→ Exercise instructions: Starting at the line that holds "X115740000Y-70610000D03*", copy every line exactly through the end of the data, and no others.

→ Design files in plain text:
■ ■ ■ ■ ■

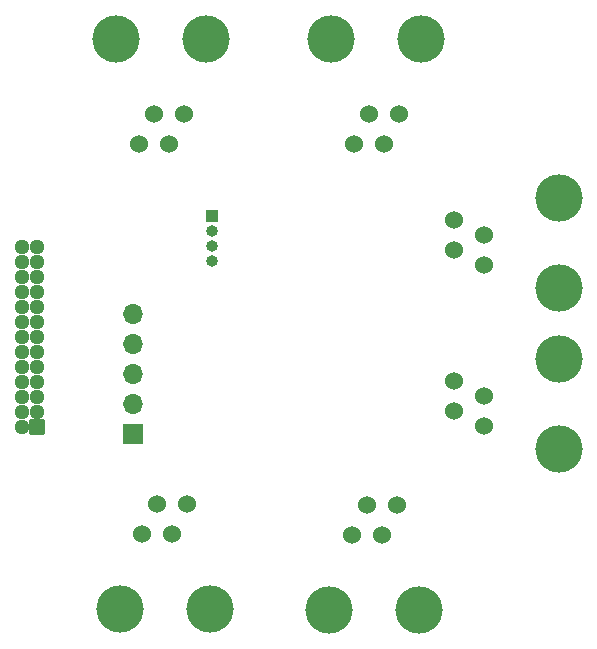
<source format=gbr>
%TF.GenerationSoftware,KiCad,Pcbnew,8.0.1-8.0.1-1~ubuntu22.04.1*%
%TF.CreationDate,2024-05-08T14:36:01-04:00*%
%TF.ProjectId,imu-splitter,696d752d-7370-46c6-9974-7465722e6b69,rev?*%
%TF.SameCoordinates,Original*%
%TF.FileFunction,Soldermask,Bot*%
%TF.FilePolarity,Negative*%
%FSLAX46Y46*%
G04 Gerber Fmt 4.6, Leading zero omitted, Abs format (unit mm)*
G04 Created by KiCad (PCBNEW 8.0.1-8.0.1-1~ubuntu22.04.1) date 2024-05-08 14:36:01*
%MOMM*%
%LPD*%
G01*
G04 APERTURE LIST*
G04 Aperture macros list*
%AMRoundRect*
0 Rectangle with rounded corners*
0 $1 Rounding radius*
0 $2 $3 $4 $5 $6 $7 $8 $9 X,Y pos of 4 corners*
0 Add a 4 corners polygon primitive as box body*
4,1,4,$2,$3,$4,$5,$6,$7,$8,$9,$2,$3,0*
0 Add four circle primitives for the rounded corners*
1,1,$1+$1,$2,$3*
1,1,$1+$1,$4,$5*
1,1,$1+$1,$6,$7*
1,1,$1+$1,$8,$9*
0 Add four rect primitives between the rounded corners*
20,1,$1+$1,$2,$3,$4,$5,0*
20,1,$1+$1,$4,$5,$6,$7,0*
20,1,$1+$1,$6,$7,$8,$9,0*
20,1,$1+$1,$8,$9,$2,$3,0*%
G04 Aperture macros list end*
%ADD10C,1.524000*%
%ADD11C,4.000000*%
%ADD12R,1.000000X1.000000*%
%ADD13O,1.000000X1.000000*%
%ADD14RoundRect,0.102000X0.545000X-0.545000X0.545000X0.545000X-0.545000X0.545000X-0.545000X-0.545000X0*%
%ADD15C,1.294000*%
%ADD16R,1.700000X1.700000*%
%ADD17O,1.700000X1.700000*%
G04 APERTURE END LIST*
D10*
%TO.C,J6*%
X182720000Y-84000000D03*
X181450000Y-86540000D03*
X180180000Y-84000000D03*
X178910000Y-86540000D03*
D11*
X184625000Y-77650000D03*
X177000000Y-77650000D03*
%TD*%
D12*
%TO.C,J8*%
X185091000Y-92676000D03*
D13*
X185091000Y-93946000D03*
X185091000Y-95216000D03*
X185091000Y-96486000D03*
%TD*%
D14*
%TO.C,J7*%
X170262500Y-110532500D03*
D15*
X168992500Y-110532500D03*
X170262500Y-109262500D03*
X168992500Y-109262500D03*
X170262500Y-107992500D03*
X168992500Y-107992500D03*
X170262500Y-106722500D03*
X168992500Y-106722500D03*
X170262500Y-105452500D03*
X168992500Y-105452500D03*
X170262500Y-104182500D03*
X168992500Y-104182500D03*
X170262500Y-102912500D03*
X168992500Y-102912500D03*
X170262500Y-101642500D03*
X168992500Y-101642500D03*
X170262500Y-100372500D03*
X168992500Y-100372500D03*
X170262500Y-99102500D03*
X168992500Y-99102500D03*
X170262500Y-97832500D03*
X168992500Y-97832500D03*
X170262500Y-96562500D03*
X168992500Y-96562500D03*
X170262500Y-95292500D03*
X168992500Y-95292500D03*
%TD*%
D10*
%TO.C,J1*%
X179190000Y-119540000D03*
X180460000Y-117000000D03*
X181730000Y-119540000D03*
X183000000Y-117000000D03*
D11*
X177285000Y-125890000D03*
X184910000Y-125890000D03*
%TD*%
D10*
%TO.C,J2*%
X196905000Y-119650000D03*
X198175000Y-117110000D03*
X199445000Y-119650000D03*
X200715000Y-117110000D03*
D11*
X195000000Y-126000000D03*
X202625000Y-126000000D03*
%TD*%
D16*
%TO.C,J9*%
X178407000Y-111075000D03*
D17*
X178407000Y-108535000D03*
X178407000Y-105995000D03*
X178407000Y-103455000D03*
X178407000Y-100915000D03*
%TD*%
D10*
%TO.C,J4*%
X208125000Y-96810000D03*
X205585000Y-95540000D03*
X208125000Y-94270000D03*
X205585000Y-93000000D03*
D11*
X214475000Y-98715000D03*
X214475000Y-91090000D03*
%TD*%
D10*
%TO.C,J3*%
X208125000Y-110440000D03*
X205585000Y-109170000D03*
X208125000Y-107900000D03*
X205585000Y-106630000D03*
D11*
X214475000Y-112345000D03*
X214475000Y-104720000D03*
%TD*%
D10*
%TO.C,J5*%
X200907500Y-84000000D03*
X199637500Y-86540000D03*
X198367500Y-84000000D03*
X197097500Y-86540000D03*
D11*
X202812500Y-77650000D03*
X195187500Y-77650000D03*
%TD*%
M02*

</source>
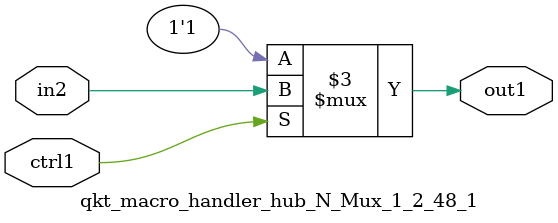
<source format=v>

`timescale 1ps / 1ps


module qkt_macro_handler_hub_N_Mux_1_2_48_1( in2, ctrl1, out1 );

    input in2;
    input ctrl1;
    output out1;
    reg out1;

    
    // rtl_process:qkt_macro_handler_hub_N_Mux_1_2_48_1/qkt_macro_handler_hub_N_Mux_1_2_48_1_thread_1
    always @*
      begin : qkt_macro_handler_hub_N_Mux_1_2_48_1_thread_1
        case (ctrl1) 
          1'b1: 
            begin
              out1 = in2;
            end
          default: 
            begin
              out1 = 1'b1;
            end
        endcase
      end

endmodule



</source>
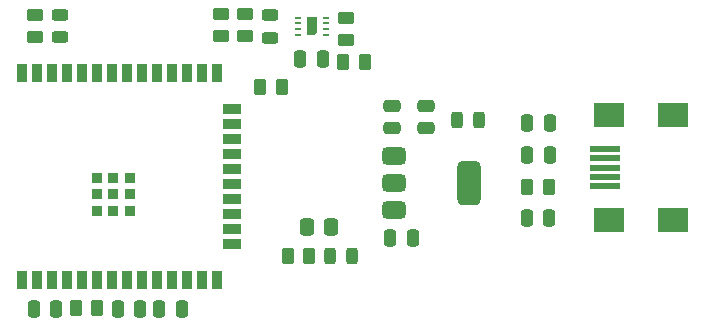
<source format=gbr>
%TF.GenerationSoftware,KiCad,Pcbnew,8.0.4*%
%TF.CreationDate,2025-01-11T15:27:39+03:00*%
%TF.ProjectId,IoT Project,496f5420-5072-46f6-9a65-63742e6b6963,rev?*%
%TF.SameCoordinates,Original*%
%TF.FileFunction,Paste,Top*%
%TF.FilePolarity,Positive*%
%FSLAX46Y46*%
G04 Gerber Fmt 4.6, Leading zero omitted, Abs format (unit mm)*
G04 Created by KiCad (PCBNEW 8.0.4) date 2025-01-11 15:27:39*
%MOMM*%
%LPD*%
G01*
G04 APERTURE LIST*
G04 Aperture macros list*
%AMRoundRect*
0 Rectangle with rounded corners*
0 $1 Rounding radius*
0 $2 $3 $4 $5 $6 $7 $8 $9 X,Y pos of 4 corners*
0 Add a 4 corners polygon primitive as box body*
4,1,4,$2,$3,$4,$5,$6,$7,$8,$9,$2,$3,0*
0 Add four circle primitives for the rounded corners*
1,1,$1+$1,$2,$3*
1,1,$1+$1,$4,$5*
1,1,$1+$1,$6,$7*
1,1,$1+$1,$8,$9*
0 Add four rect primitives between the rounded corners*
20,1,$1+$1,$2,$3,$4,$5,0*
20,1,$1+$1,$4,$5,$6,$7,0*
20,1,$1+$1,$6,$7,$8,$9,0*
20,1,$1+$1,$8,$9,$2,$3,0*%
%AMFreePoly0*
4,1,6,0.450000,-0.800000,-0.450000,-0.800000,-0.450000,0.530000,-0.180000,0.800000,0.450000,0.800000,0.450000,-0.800000,0.450000,-0.800000,$1*%
G04 Aperture macros list end*
%ADD10RoundRect,0.250000X0.250000X0.475000X-0.250000X0.475000X-0.250000X-0.475000X0.250000X-0.475000X0*%
%ADD11RoundRect,0.250000X-0.262500X-0.450000X0.262500X-0.450000X0.262500X0.450000X-0.262500X0.450000X0*%
%ADD12RoundRect,0.250000X0.475000X-0.250000X0.475000X0.250000X-0.475000X0.250000X-0.475000X-0.250000X0*%
%ADD13RoundRect,0.250000X-0.250000X-0.475000X0.250000X-0.475000X0.250000X0.475000X-0.250000X0.475000X0*%
%ADD14RoundRect,0.250000X0.450000X-0.262500X0.450000X0.262500X-0.450000X0.262500X-0.450000X-0.262500X0*%
%ADD15RoundRect,0.250000X0.262500X0.450000X-0.262500X0.450000X-0.262500X-0.450000X0.262500X-0.450000X0*%
%ADD16RoundRect,0.375000X-0.625000X-0.375000X0.625000X-0.375000X0.625000X0.375000X-0.625000X0.375000X0*%
%ADD17RoundRect,0.500000X-0.500000X-1.400000X0.500000X-1.400000X0.500000X1.400000X-0.500000X1.400000X0*%
%ADD18RoundRect,0.250000X-0.475000X0.250000X-0.475000X-0.250000X0.475000X-0.250000X0.475000X0.250000X0*%
%ADD19RoundRect,0.250000X0.337500X0.475000X-0.337500X0.475000X-0.337500X-0.475000X0.337500X-0.475000X0*%
%ADD20RoundRect,0.243750X0.243750X0.456250X-0.243750X0.456250X-0.243750X-0.456250X0.243750X-0.456250X0*%
%ADD21FreePoly0,180.000000*%
%ADD22R,0.550000X0.250000*%
%ADD23R,0.900000X1.500000*%
%ADD24R,1.500000X0.900000*%
%ADD25R,0.900000X0.900000*%
%ADD26RoundRect,0.243750X-0.243750X-0.456250X0.243750X-0.456250X0.243750X0.456250X-0.243750X0.456250X0*%
%ADD27R,2.500000X0.600000*%
%ADD28R,2.500000X2.000000*%
%ADD29RoundRect,0.243750X-0.456250X0.243750X-0.456250X-0.243750X0.456250X-0.243750X0.456250X0.243750X0*%
G04 APERTURE END LIST*
D10*
%TO.C,C1*%
X131050000Y-76500000D03*
X129150000Y-76500000D03*
%TD*%
D11*
%TO.C,R7*%
X120475000Y-78000000D03*
X122300000Y-78000000D03*
%TD*%
D12*
%TO.C,C2*%
X129300000Y-67150000D03*
X129300000Y-65250000D03*
%TD*%
D13*
%TO.C,C8*%
X106100000Y-82450000D03*
X108000000Y-82450000D03*
%TD*%
%TO.C,C6*%
X98950000Y-82450000D03*
X100850000Y-82450000D03*
%TD*%
D14*
%TO.C,R5*%
X99100000Y-59450000D03*
X99100000Y-57625000D03*
%TD*%
D15*
%TO.C,R2*%
X104362500Y-82420000D03*
X102537500Y-82420000D03*
%TD*%
D16*
%TO.C,U1*%
X129500000Y-69500000D03*
X129500000Y-71800000D03*
D17*
X135800000Y-71800000D03*
D16*
X129500000Y-74100000D03*
%TD*%
D10*
%TO.C,C7*%
X111500000Y-82450000D03*
X109600000Y-82450000D03*
%TD*%
D18*
%TO.C,C4*%
X132200000Y-65250000D03*
X132200000Y-67150000D03*
%TD*%
D19*
%TO.C,C11*%
X124165000Y-75515000D03*
X122090000Y-75515000D03*
%TD*%
D20*
%TO.C,D5*%
X125925000Y-78000000D03*
X124050000Y-78000000D03*
%TD*%
D14*
%TO.C,R9*%
X125400000Y-59687500D03*
X125400000Y-57862500D03*
%TD*%
D15*
%TO.C,R1*%
X142592500Y-72126666D03*
X140767500Y-72126666D03*
%TD*%
D10*
%TO.C,C10*%
X142650000Y-69453333D03*
X140750000Y-69453333D03*
%TD*%
D13*
%TO.C,C12*%
X121550000Y-61300000D03*
X123450000Y-61300000D03*
%TD*%
%TO.C,C5*%
X140750000Y-66750000D03*
X142650000Y-66750000D03*
%TD*%
D11*
%TO.C,R6*%
X118137500Y-63650000D03*
X119962500Y-63650000D03*
%TD*%
D14*
%TO.C,R4*%
X114800000Y-59325000D03*
X114800000Y-57500000D03*
%TD*%
D21*
%TO.C,U5*%
X122525000Y-58550000D03*
D22*
X123700000Y-59300000D03*
X123700000Y-58800000D03*
X123700000Y-58300000D03*
X123700000Y-57800000D03*
X121350000Y-57800000D03*
X121350000Y-58300000D03*
X121350000Y-58800000D03*
X121350000Y-59300000D03*
%TD*%
D23*
%TO.C,U3*%
X97980000Y-80000000D03*
X99250000Y-80000000D03*
X100520000Y-80000000D03*
X101790000Y-80000000D03*
X103060000Y-80000000D03*
X104330000Y-80000000D03*
X105600000Y-80000000D03*
X106870000Y-80000000D03*
X108140000Y-80000000D03*
X109410000Y-80000000D03*
X110680000Y-80000000D03*
X111950000Y-80000000D03*
X113220000Y-80000000D03*
X114490000Y-80000000D03*
D24*
X115740000Y-76960000D03*
X115740000Y-75690000D03*
X115740000Y-74420000D03*
X115740000Y-73150000D03*
X115740000Y-71880000D03*
X115740000Y-70610000D03*
X115740000Y-69340000D03*
X115740000Y-68070000D03*
X115740000Y-66800000D03*
X115740000Y-65530000D03*
D23*
X114490000Y-62500000D03*
X113220000Y-62500000D03*
X111950000Y-62500000D03*
X110680000Y-62500000D03*
X109410000Y-62500000D03*
X108140000Y-62500000D03*
X106870000Y-62500000D03*
X105600000Y-62500000D03*
X104330000Y-62500000D03*
X103060000Y-62500000D03*
X101790000Y-62500000D03*
X100520000Y-62500000D03*
X99250000Y-62500000D03*
X97980000Y-62500000D03*
D25*
X104300000Y-74150000D03*
X105700000Y-74150000D03*
X107100000Y-74150000D03*
X104300000Y-72750000D03*
X105700000Y-72750000D03*
X107100000Y-72750000D03*
X104300000Y-71350000D03*
X105700000Y-71350000D03*
X107100000Y-71350000D03*
%TD*%
D10*
%TO.C,C9*%
X142600000Y-74800000D03*
X140700000Y-74800000D03*
%TD*%
D26*
%TO.C,D1*%
X134812500Y-66500000D03*
X136687500Y-66500000D03*
%TD*%
D14*
%TO.C,R3*%
X116850000Y-59325000D03*
X116850000Y-57500000D03*
%TD*%
D27*
%TO.C,J1*%
X147370000Y-72100000D03*
X147370000Y-71300000D03*
X147370000Y-70500000D03*
X147370000Y-69700000D03*
X147370000Y-68900000D03*
D28*
X147670000Y-74950000D03*
X147670000Y-66050000D03*
X153120000Y-66050000D03*
X153120000Y-74950000D03*
%TD*%
D29*
%TO.C,D3*%
X101200000Y-57600000D03*
X101200000Y-59475000D03*
%TD*%
%TO.C,D4*%
X119000000Y-57625000D03*
X119000000Y-59500000D03*
%TD*%
D11*
%TO.C,R8*%
X125175000Y-61600000D03*
X127000000Y-61600000D03*
%TD*%
M02*

</source>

■ ■ ■ ■ ■

→ Answer section:
X115740000Y-70610000D03*
X115740000Y-69340000D03*
X115740000Y-68070000D03*
X115740000Y-66800000D03*
X115740000Y-65530000D03*
D23*
X114490000Y-62500000D03*
X113220000Y-62500000D03*
X111950000Y-62500000D03*
X110680000Y-62500000D03*
X109410000Y-62500000D03*
X108140000Y-62500000D03*
X106870000Y-62500000D03*
X105600000Y-62500000D03*
X104330000Y-62500000D03*
X103060000Y-62500000D03*
X101790000Y-62500000D03*
X100520000Y-62500000D03*
X99250000Y-62500000D03*
X97980000Y-62500000D03*
D25*
X104300000Y-74150000D03*
X105700000Y-74150000D03*
X107100000Y-74150000D03*
X104300000Y-72750000D03*
X105700000Y-72750000D03*
X107100000Y-72750000D03*
X104300000Y-71350000D03*
X105700000Y-71350000D03*
X107100000Y-71350000D03*
%TD*%
D10*
%TO.C,C9*%
X142600000Y-74800000D03*
X140700000Y-74800000D03*
%TD*%
D26*
%TO.C,D1*%
X134812500Y-66500000D03*
X136687500Y-66500000D03*
%TD*%
D14*
%TO.C,R3*%
X116850000Y-59325000D03*
X116850000Y-57500000D03*
%TD*%
D27*
%TO.C,J1*%
X147370000Y-72100000D03*
X147370000Y-71300000D03*
X147370000Y-70500000D03*
X147370000Y-69700000D03*
X147370000Y-68900000D03*
D28*
X147670000Y-74950000D03*
X147670000Y-66050000D03*
X153120000Y-66050000D03*
X153120000Y-74950000D03*
%TD*%
D29*
%TO.C,D3*%
X101200000Y-57600000D03*
X101200000Y-59475000D03*
%TD*%
%TO.C,D4*%
X119000000Y-57625000D03*
X119000000Y-59500000D03*
%TD*%
D11*
%TO.C,R8*%
X125175000Y-61600000D03*
X127000000Y-61600000D03*
%TD*%
M02*

</source>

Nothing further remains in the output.